◆ Instruction ◆
Reproduce the TF*IDF article from "If you’re reading" up to and including "process for me.", swapping "wagon" for "train".

[begin Page excerpt]

Using TF*IDF Analysis To Write Clearly Defined Content

U

If you’re reading this post then you are either 1) similar with the term or 2) have absolutely no idea and you’re twisting your brain to understand how it’s relevant to SEO.

If you find yourself sitting in the number 2 category then this is a fantastic opportunity for you to hop on board the TF*IDF wagon and to start utilising this analysis as part of your content recommendation plan and roadmap. It’s all opportunity and when I was first introduced to the process, it excited me, I mean, it really excited me. I took the idea and then developed my own tool that automated the process for me.

Occasionally in SEO you find a golden goose, something that just WORKS, and I believe this strategy, for me, is one of them. It’s a combination of science and art, as content needs to be relevant for both search engines and users right? This TF*IDF process allows us to unravel sets of content to understand it’s intent and why Google deems a specific piece of content to have a great user experience attached to it, hence why it has a high position. We can then use the sets of content (one words, two words, three words) to identify frequent queries, synonyms, content gaps and silo’s that creates a specific intent path. Is it an informational intent? Is it a transactional intent? You’ll be able to get to grips of this from the queries, synonyms and adjectives that are used in the content to create a numerical statistic to determine how important a specific word or phrase is within the document. You can take these learnings to improve your own content.

You’re probably thinking … ah, it’s just keyword density! NO.

It’s by no means a magic cure, and I’m sure there are other folks out there that have a better system or process to calculate query importance at a much higher level, but I believe this is worthy of a post as I have learnt a lot during this process. The days of shoving keywords into a piece of content and hoping to rank are gone, in order to make a difference, you need a formula that not only works for crawlers, but users, too.

It’s by no means a magic cure, however, if used properly, it can certainly be the holy grail for search marketers.

What is TF*IDF

Good question, something I should’ve said earlier, TF*IDF stands for Term Frequency and Inverse Document Frequency Analysis. TF*IDF is a numerical statistic that can be used to determine how important a specific word or phrase is within a set of content. The analysis uses the keyword density metric to determine query frequency but then takes this data to calculate various other metrics that can be used to determine the weight of importance for a specific query. We will dive into these a little later.

[end Page excerpt]
[begin Dataset excerpts]

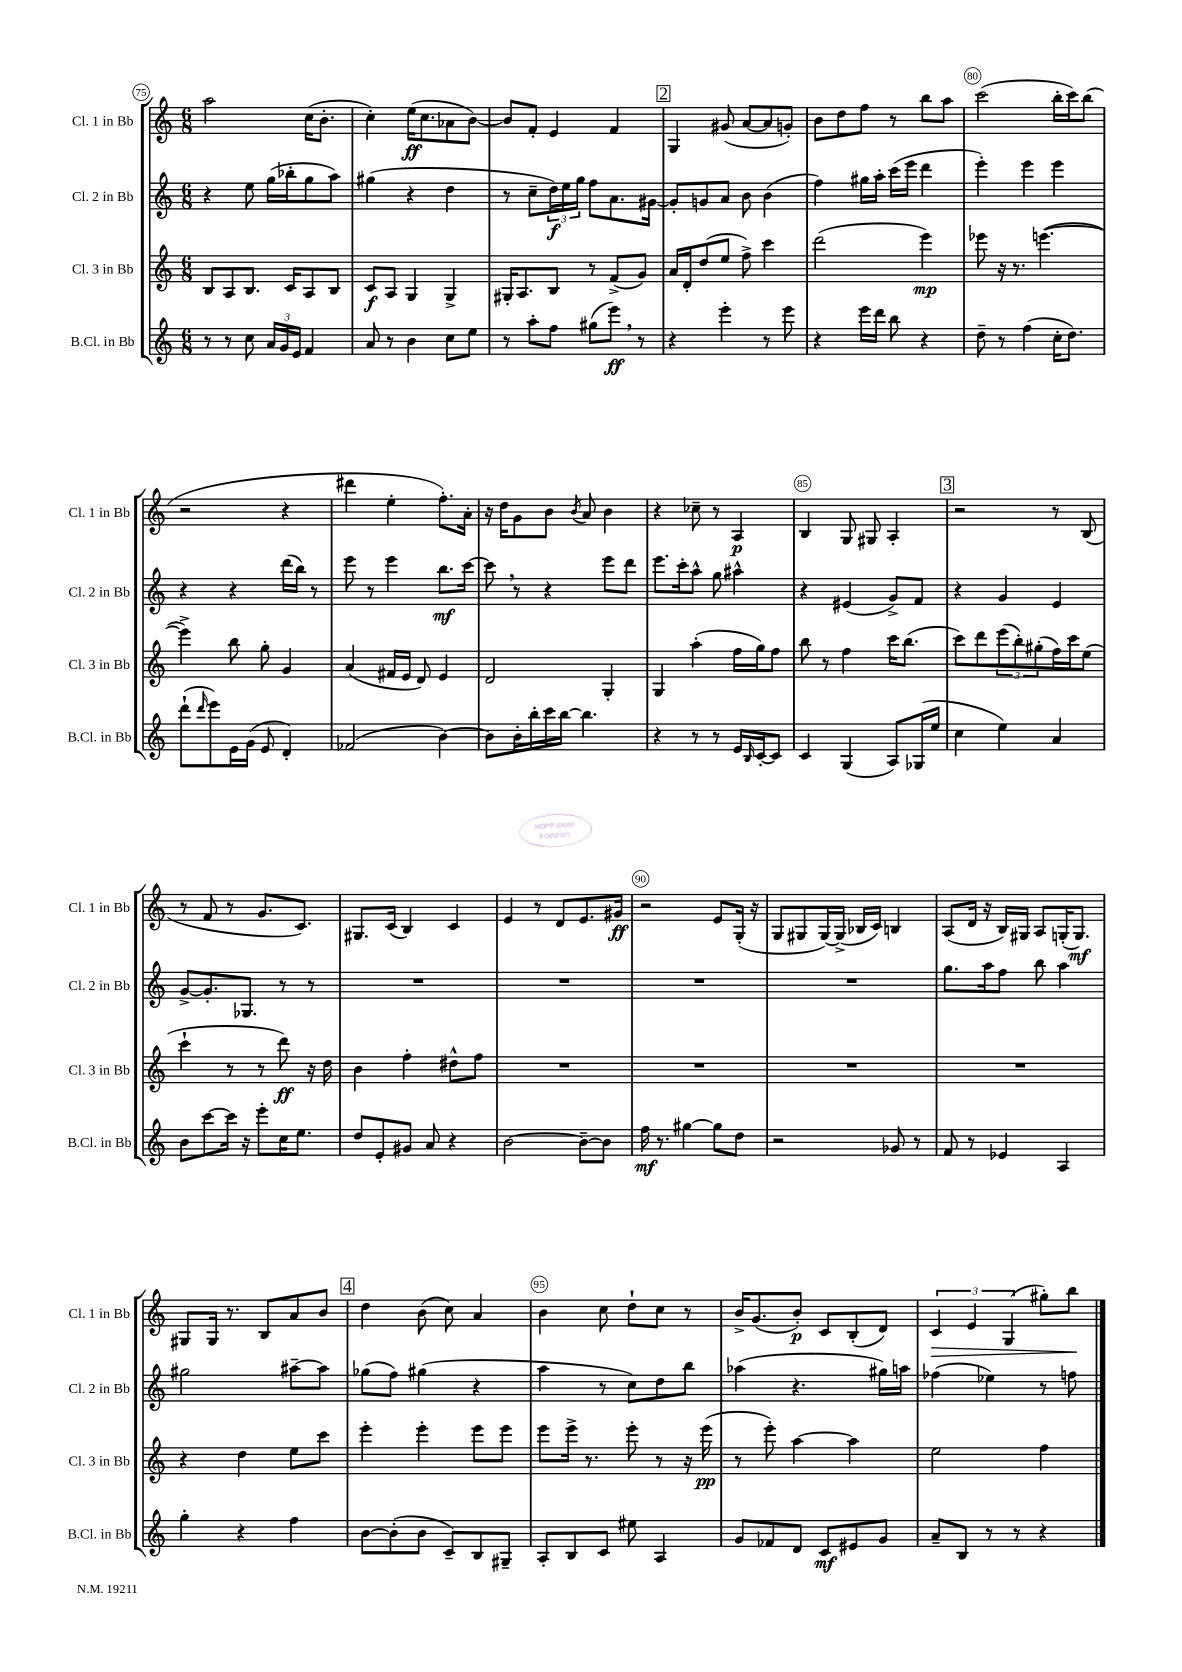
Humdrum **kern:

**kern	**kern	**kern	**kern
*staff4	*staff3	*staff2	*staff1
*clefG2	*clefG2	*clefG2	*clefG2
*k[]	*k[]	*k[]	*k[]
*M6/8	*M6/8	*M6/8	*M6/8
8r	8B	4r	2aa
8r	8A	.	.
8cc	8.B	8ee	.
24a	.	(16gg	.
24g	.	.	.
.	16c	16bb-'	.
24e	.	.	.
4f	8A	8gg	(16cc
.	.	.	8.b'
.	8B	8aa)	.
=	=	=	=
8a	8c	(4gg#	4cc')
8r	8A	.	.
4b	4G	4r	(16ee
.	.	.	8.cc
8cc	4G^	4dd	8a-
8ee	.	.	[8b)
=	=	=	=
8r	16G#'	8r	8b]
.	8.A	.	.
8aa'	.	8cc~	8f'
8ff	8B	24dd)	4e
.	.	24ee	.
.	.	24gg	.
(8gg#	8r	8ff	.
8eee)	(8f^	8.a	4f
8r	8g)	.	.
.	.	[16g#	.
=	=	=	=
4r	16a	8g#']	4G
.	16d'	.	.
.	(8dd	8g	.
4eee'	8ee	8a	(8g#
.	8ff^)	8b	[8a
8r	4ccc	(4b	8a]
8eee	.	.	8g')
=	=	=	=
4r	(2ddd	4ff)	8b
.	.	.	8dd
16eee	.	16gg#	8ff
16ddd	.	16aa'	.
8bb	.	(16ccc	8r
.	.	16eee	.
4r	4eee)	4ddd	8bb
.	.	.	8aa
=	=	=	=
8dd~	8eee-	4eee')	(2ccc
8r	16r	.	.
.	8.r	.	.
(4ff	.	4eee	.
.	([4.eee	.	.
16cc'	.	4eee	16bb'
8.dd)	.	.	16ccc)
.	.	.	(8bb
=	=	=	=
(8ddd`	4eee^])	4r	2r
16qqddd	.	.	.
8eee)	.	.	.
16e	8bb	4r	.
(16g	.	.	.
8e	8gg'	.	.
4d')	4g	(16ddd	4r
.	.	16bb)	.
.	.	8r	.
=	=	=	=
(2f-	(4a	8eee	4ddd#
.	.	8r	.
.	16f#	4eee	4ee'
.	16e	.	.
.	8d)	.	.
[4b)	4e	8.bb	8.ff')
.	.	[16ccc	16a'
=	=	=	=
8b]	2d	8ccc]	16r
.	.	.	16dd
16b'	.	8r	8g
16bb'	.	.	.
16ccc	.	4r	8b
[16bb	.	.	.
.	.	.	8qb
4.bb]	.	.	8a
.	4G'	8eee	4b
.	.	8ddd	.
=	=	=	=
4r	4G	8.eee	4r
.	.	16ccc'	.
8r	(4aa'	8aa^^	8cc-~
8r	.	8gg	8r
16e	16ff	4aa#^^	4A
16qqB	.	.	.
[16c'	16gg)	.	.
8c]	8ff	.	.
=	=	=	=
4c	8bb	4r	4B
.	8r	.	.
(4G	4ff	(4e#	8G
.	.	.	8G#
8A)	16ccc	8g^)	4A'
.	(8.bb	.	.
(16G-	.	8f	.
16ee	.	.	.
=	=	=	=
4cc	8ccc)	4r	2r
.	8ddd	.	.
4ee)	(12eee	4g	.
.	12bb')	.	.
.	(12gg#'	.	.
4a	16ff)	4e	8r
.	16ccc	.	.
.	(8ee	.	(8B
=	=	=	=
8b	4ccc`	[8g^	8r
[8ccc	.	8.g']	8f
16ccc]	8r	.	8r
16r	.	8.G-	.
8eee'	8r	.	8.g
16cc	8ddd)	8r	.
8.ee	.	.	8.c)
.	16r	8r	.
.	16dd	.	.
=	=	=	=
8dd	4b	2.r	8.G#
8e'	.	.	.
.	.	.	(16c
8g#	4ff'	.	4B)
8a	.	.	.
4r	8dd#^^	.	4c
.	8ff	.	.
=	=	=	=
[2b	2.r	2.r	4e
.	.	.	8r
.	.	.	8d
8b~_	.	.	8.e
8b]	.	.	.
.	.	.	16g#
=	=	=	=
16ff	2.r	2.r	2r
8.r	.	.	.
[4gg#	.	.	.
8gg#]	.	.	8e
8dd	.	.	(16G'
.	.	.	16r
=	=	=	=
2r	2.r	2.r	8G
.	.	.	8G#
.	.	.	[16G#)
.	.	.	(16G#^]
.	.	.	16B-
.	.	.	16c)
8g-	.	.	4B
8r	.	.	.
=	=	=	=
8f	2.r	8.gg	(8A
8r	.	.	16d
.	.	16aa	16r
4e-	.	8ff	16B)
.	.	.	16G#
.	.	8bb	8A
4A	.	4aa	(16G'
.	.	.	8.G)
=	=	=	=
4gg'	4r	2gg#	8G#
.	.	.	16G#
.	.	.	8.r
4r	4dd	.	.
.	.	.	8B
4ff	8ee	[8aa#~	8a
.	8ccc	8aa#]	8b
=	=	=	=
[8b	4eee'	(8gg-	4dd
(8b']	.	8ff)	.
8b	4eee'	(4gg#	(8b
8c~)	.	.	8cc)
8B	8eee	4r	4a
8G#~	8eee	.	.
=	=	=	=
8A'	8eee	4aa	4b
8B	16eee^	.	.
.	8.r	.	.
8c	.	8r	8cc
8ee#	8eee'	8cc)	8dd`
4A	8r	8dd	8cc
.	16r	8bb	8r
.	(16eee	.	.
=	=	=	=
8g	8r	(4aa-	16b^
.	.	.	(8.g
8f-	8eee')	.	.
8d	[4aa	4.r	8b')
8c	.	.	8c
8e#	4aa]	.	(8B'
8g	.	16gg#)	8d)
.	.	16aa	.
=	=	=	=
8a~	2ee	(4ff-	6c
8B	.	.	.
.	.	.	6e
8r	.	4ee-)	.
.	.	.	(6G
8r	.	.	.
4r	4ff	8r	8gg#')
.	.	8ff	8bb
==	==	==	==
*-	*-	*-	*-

[end Dataset excerpts]

◆ Answer in full ◆
If you’re reading this post then you are either 1) similar with the term or 2) have absolutely no idea and you’re twisting your brain to understand how it’s relevant to SEO.

If you find yourself sitting in the number 2 category then this is a fantastic opportunity for you to hop on board the TF*IDF train and to start utilising this analysis as part of your content recommendation plan and roadmap. It’s all opportunity and when I was first introduced to the process, it excited me, I mean, it really excited me. I took the idea and then developed my own tool that automated the process for me.